I use weed filer.copy -check.size=1 /old_storage/* http://10.8.149.13:8888/vol/
on 8 machines to migrate.
I visualized the volume QPS per node in Grafana.
I see that volume server workload is very imbalanced, and the 99th percentile response time of the busiest volume server is usually higher than good.
System Setup
/usr/local/bin/weed server -volume=0 -filer -dir=/weedfs
/usr/local/bin/weed volume -max=400 -dir=/weedfs -mserver=10.8.149.13:9333
on 8 machines different from the master- These commands are done by systemctl services with setups exactly as the wiki page.

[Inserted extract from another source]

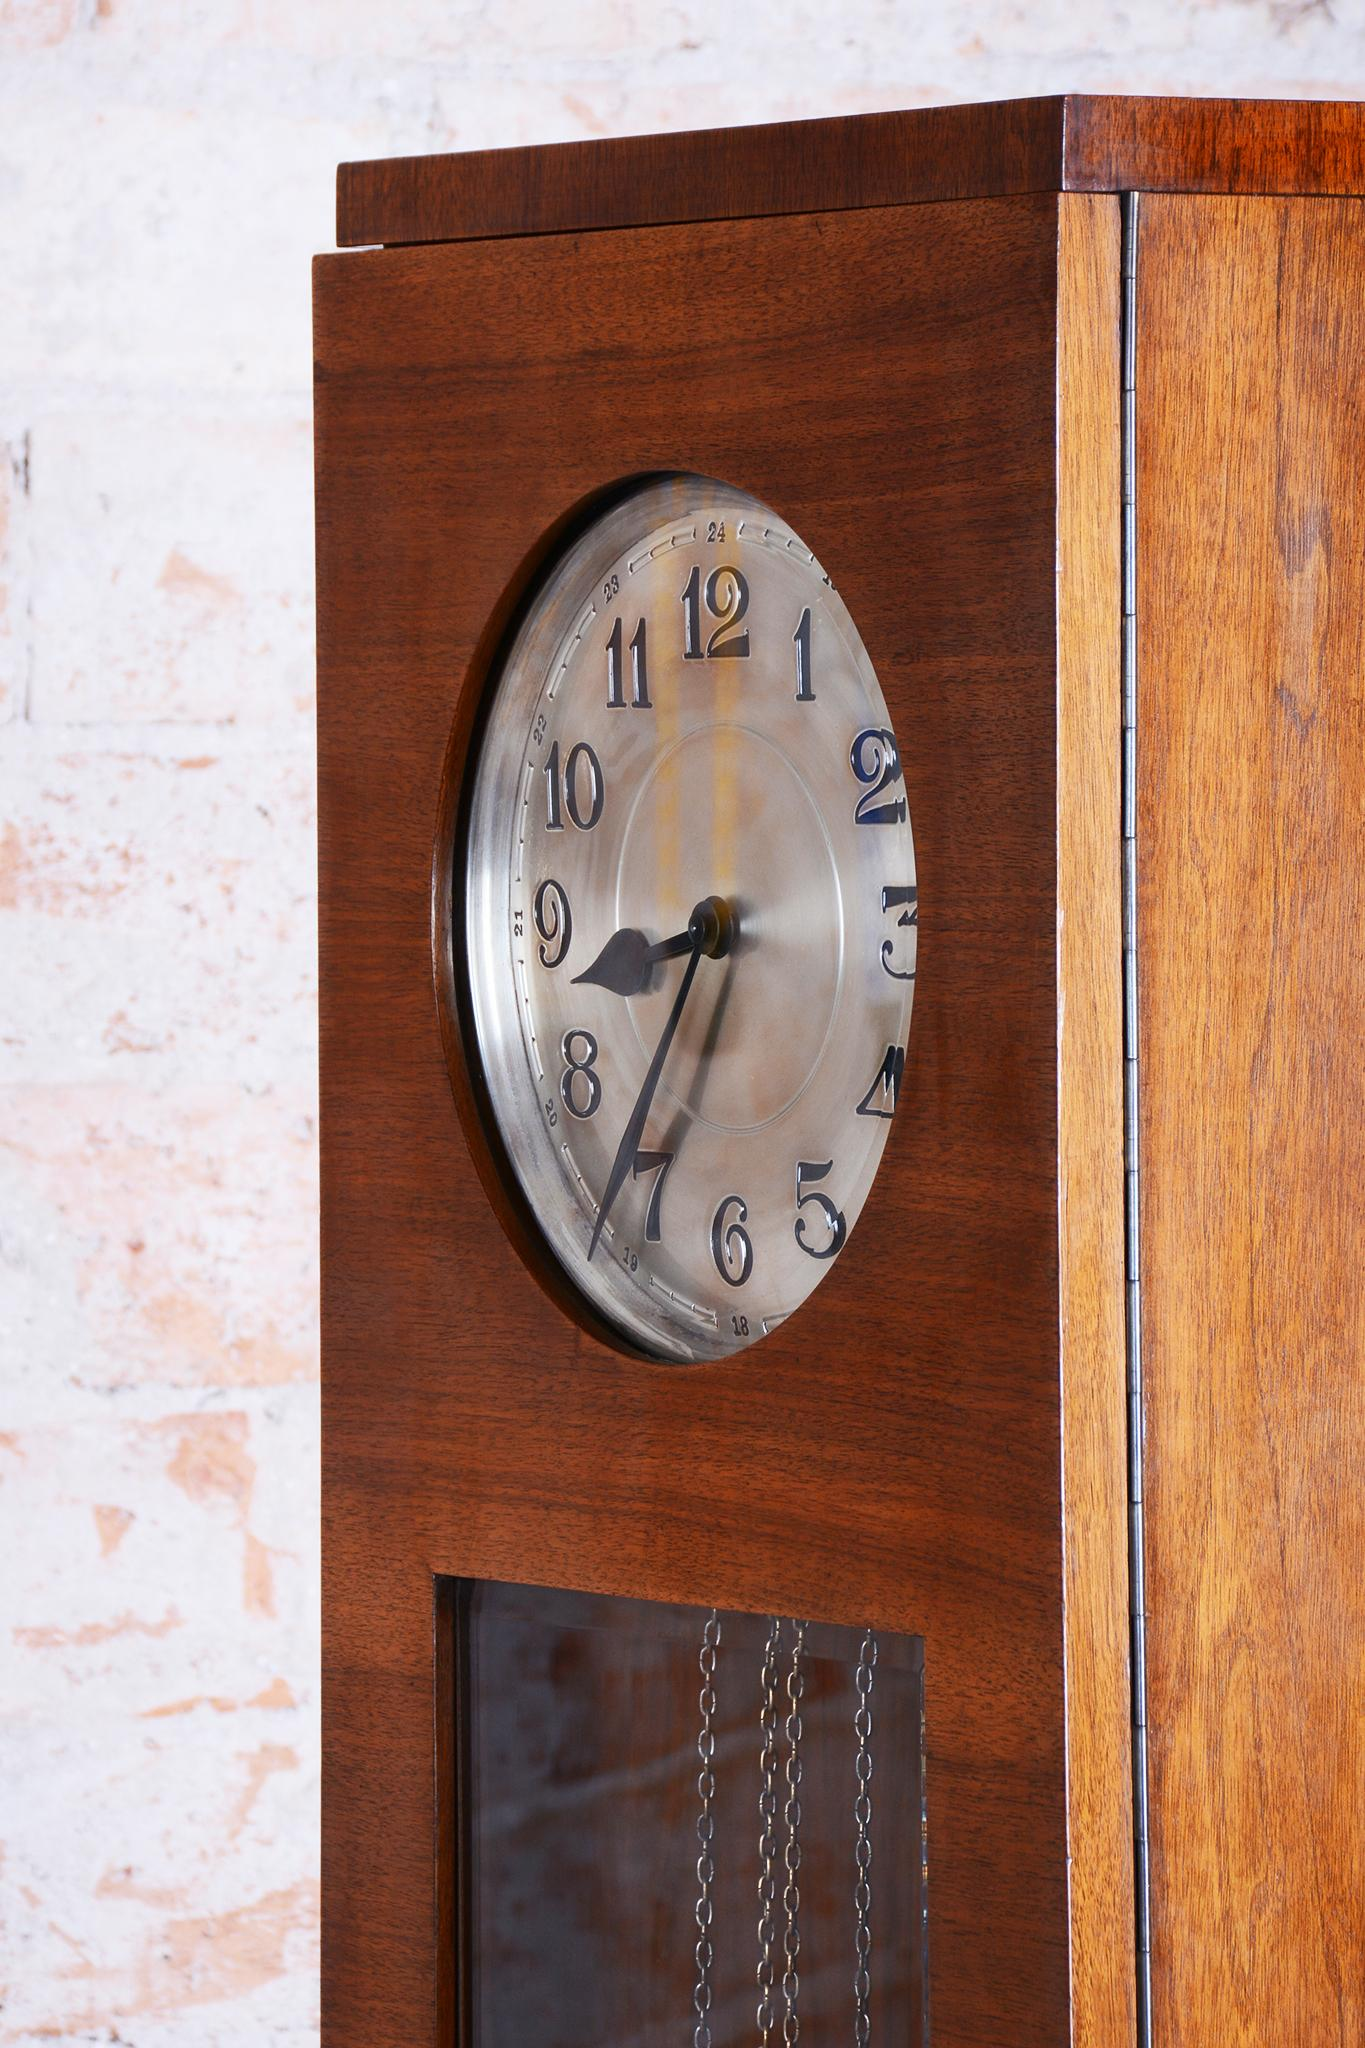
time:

- OS version: Ubuntu 22.04
- output of
weed version
: version 8000GB 3.63 54d7748 linux amd64 - if using filer, show the content of
filer.toml
: nofiler.toml
- security:
[access]
ui = false
[grpc]
ca = "/etc/ariesdockerd/certs/Aries_SeaweedFS_CA.crt"
[grpc.volume]
cert = "/etc/ariesdockerd/certs/volume01.crt"
key = "/etc/ariesdockerd/certs/volume01.key"
[grpc.master]
cert = "/etc/ariesdockerd/certs/master01.crt"
key = "/etc/ariesdockerd/certs/master01.key"
[grpc.filer]
cert = "/etc/ariesdockerd/certs/filer01.crt"
key = "/etc/ariesdockerd/certs/filer01.key"
[grpc.client]
cert = "/etc/ariesdockerd/certs/client01.crt"
key = "/etc/ariesdockerd/certs/client01.key"
Expected behavior
The volume requests are balanced so the busiest one has an easier time. The current behavior is clearly worse than a random LB.
Additional context
May be the cause of #5367. I've disabled the JWT and applied the IP list instead.
please show the output of volume.list
in weed shell
.
Also, try to balance the volumes first.
volumes.log
Rebalancing takes quite a lot of resources on volume servers and given that they are already slow on some requests it seems unwise to run rebalance while the large upload is still running.